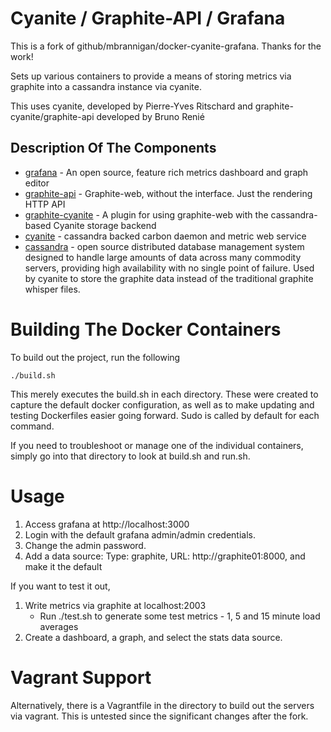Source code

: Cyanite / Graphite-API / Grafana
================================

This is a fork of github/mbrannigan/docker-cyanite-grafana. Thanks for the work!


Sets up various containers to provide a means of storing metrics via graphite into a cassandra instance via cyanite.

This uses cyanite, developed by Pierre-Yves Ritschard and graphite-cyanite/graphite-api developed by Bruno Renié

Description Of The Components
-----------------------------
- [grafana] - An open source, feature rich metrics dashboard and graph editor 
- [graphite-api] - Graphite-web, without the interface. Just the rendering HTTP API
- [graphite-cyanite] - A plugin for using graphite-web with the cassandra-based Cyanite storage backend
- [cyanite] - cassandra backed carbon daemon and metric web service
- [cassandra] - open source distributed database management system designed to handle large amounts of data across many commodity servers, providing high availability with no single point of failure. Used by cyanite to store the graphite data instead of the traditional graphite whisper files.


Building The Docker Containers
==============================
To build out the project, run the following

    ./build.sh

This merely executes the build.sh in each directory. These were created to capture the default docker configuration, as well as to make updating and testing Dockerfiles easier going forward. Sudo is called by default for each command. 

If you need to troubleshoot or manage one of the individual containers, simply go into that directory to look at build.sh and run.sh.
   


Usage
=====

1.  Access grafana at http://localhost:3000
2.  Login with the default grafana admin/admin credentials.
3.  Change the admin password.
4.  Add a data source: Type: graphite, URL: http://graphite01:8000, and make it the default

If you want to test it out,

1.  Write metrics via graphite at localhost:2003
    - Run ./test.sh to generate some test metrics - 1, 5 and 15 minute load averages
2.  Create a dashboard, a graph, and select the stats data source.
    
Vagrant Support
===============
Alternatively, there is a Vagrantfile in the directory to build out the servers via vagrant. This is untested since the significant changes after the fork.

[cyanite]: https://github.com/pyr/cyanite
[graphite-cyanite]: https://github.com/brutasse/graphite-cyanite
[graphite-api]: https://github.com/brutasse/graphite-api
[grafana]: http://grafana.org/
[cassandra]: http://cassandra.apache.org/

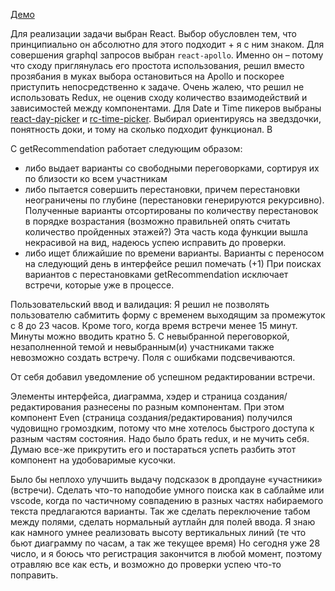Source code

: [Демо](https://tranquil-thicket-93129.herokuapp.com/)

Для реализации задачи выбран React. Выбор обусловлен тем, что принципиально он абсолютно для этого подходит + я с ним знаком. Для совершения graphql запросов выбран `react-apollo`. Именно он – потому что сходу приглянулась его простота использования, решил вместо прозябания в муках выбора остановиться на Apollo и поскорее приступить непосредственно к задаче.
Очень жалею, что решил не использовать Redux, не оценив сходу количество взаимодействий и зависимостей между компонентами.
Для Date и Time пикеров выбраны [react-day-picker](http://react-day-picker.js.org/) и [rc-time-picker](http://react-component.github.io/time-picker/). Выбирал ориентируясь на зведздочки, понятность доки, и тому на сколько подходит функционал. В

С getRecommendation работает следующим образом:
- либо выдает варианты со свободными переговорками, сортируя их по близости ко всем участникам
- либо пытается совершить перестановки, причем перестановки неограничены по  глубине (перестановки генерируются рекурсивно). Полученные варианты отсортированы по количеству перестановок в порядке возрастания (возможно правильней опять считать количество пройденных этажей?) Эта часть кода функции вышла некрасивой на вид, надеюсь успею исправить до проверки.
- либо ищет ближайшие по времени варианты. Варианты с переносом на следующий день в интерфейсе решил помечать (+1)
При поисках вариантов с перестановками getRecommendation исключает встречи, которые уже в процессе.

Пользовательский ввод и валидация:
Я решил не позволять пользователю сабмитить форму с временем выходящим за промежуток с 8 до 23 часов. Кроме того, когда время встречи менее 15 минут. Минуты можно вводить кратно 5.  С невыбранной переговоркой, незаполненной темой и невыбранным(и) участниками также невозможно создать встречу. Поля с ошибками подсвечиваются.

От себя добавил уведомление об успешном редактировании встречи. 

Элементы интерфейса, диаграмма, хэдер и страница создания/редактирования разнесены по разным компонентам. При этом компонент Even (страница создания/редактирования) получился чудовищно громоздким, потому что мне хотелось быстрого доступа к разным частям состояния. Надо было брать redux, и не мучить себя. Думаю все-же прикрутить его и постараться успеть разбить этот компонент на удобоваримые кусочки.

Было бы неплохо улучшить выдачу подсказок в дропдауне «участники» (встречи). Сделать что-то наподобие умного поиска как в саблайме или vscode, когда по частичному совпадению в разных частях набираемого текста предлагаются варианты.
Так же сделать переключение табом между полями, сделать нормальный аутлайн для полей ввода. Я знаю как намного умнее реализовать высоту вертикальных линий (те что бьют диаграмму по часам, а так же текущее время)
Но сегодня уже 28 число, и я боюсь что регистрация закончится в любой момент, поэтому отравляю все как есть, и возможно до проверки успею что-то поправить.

==

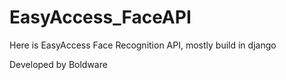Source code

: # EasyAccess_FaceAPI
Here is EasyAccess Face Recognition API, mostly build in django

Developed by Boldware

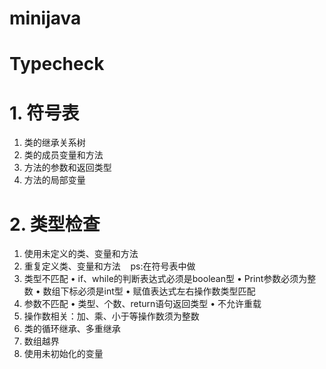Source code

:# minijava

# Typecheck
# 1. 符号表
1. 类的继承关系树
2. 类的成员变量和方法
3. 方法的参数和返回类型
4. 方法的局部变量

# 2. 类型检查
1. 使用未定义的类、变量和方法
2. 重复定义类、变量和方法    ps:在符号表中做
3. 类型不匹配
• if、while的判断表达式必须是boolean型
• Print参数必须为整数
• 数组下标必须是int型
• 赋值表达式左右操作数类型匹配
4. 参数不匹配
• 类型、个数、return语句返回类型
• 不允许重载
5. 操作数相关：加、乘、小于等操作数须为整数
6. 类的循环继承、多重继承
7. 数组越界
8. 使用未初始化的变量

==

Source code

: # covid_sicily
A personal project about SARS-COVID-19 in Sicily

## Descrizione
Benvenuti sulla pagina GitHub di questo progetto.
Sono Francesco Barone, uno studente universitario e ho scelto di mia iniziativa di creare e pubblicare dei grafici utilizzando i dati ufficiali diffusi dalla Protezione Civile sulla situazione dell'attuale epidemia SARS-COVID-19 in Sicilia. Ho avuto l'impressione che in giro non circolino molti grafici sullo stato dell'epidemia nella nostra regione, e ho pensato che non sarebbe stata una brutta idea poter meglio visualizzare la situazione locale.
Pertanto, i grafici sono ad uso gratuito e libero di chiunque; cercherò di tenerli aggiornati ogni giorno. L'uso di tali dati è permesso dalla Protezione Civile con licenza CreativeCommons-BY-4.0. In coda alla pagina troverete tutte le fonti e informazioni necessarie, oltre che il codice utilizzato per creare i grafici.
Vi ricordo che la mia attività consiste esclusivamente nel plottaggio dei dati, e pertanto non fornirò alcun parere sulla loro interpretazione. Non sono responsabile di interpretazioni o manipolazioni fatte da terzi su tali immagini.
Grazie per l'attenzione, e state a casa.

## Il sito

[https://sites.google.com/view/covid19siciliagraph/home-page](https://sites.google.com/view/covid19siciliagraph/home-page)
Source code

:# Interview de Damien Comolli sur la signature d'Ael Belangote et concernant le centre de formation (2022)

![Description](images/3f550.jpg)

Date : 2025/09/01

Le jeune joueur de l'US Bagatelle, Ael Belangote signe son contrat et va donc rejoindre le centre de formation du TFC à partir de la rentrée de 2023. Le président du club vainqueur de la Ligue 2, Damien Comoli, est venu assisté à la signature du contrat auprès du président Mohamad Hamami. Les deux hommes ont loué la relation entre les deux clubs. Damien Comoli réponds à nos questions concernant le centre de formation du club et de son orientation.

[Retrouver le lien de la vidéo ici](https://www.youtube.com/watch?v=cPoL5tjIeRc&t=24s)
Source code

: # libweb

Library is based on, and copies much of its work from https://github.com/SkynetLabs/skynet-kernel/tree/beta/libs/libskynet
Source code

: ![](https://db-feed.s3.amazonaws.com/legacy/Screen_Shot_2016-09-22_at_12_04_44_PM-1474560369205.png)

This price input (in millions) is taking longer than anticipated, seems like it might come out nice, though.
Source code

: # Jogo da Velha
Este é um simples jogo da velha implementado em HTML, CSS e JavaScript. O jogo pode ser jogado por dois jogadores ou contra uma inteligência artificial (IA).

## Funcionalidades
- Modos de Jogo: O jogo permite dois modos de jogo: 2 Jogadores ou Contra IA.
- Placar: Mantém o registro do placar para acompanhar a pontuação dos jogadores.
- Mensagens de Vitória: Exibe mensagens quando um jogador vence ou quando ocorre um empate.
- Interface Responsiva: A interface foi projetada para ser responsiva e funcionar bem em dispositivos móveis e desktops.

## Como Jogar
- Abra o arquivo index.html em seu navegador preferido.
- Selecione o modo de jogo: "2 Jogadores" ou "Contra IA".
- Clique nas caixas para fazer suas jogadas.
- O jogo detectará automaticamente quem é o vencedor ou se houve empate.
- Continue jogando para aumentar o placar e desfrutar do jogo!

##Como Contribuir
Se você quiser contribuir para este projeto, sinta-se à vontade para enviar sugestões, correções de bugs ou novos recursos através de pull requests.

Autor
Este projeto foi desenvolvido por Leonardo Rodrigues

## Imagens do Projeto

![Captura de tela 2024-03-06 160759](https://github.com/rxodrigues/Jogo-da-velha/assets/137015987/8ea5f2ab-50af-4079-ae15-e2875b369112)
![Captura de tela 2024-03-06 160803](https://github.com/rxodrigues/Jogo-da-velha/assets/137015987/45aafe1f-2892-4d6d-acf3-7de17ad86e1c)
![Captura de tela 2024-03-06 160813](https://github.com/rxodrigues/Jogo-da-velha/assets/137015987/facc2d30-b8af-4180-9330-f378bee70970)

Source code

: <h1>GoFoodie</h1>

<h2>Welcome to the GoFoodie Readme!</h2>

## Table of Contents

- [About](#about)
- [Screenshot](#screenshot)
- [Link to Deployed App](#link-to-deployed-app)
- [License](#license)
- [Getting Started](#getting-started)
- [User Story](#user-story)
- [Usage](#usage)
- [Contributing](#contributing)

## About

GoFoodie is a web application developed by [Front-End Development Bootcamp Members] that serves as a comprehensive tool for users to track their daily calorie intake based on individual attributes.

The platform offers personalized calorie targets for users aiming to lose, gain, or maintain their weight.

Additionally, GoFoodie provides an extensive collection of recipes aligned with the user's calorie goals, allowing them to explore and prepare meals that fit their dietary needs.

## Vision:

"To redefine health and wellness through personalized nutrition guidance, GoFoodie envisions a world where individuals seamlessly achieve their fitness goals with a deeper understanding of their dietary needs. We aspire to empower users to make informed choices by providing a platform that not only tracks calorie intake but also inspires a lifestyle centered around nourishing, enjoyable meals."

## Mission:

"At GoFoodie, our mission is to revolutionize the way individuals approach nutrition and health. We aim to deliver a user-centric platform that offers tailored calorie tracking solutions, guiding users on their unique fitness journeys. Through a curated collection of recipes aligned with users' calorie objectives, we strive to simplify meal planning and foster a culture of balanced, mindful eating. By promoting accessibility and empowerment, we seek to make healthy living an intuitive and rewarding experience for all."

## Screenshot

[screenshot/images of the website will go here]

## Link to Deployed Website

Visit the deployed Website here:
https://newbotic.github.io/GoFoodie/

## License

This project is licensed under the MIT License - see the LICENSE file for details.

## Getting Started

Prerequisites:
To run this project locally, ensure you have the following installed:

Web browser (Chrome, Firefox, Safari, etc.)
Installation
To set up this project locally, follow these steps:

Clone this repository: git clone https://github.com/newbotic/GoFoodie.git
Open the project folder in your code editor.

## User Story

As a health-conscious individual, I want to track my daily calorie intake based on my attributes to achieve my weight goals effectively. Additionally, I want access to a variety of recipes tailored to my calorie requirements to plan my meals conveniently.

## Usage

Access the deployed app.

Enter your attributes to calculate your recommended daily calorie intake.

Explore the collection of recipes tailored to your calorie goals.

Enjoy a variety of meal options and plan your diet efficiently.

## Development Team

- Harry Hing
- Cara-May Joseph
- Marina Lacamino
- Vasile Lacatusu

== WHAT YOU WILL DO ==
In the material above, find the line containing "- либо пытается" and the line containing "От себя добавил", then write out exactly those two lines and every line between them, and nothing more.

== SOLUTION ==
- либо пытается совершить перестановки, причем перестановки неограничены по  глубине (перестановки генерируются рекурсивно). Полученные варианты отсортированы по количеству перестановок в порядке возрастания (возможно правильней опять считать количество пройденных этажей?) Эта часть кода функции вышла некрасивой на вид, надеюсь успею исправить до проверки.
- либо ищет ближайшие по времени варианты. Варианты с переносом на следующий день в интерфейсе решил помечать (+1)
При поисках вариантов с перестановками getRecommendation исключает встречи, которые уже в процессе.

Пользовательский ввод и валидация:
Я решил не позволять пользователю сабмитить форму с временем выходящим за промежуток с 8 до 23 часов. Кроме того, когда время встречи менее 15 минут. Минуты можно вводить кратно 5.  С невыбранной переговоркой, незаполненной темой и невыбранным(и) участниками также невозможно создать встречу. Поля с ошибками подсвечиваются.

От себя добавил уведомление об успешном редактировании встречи. 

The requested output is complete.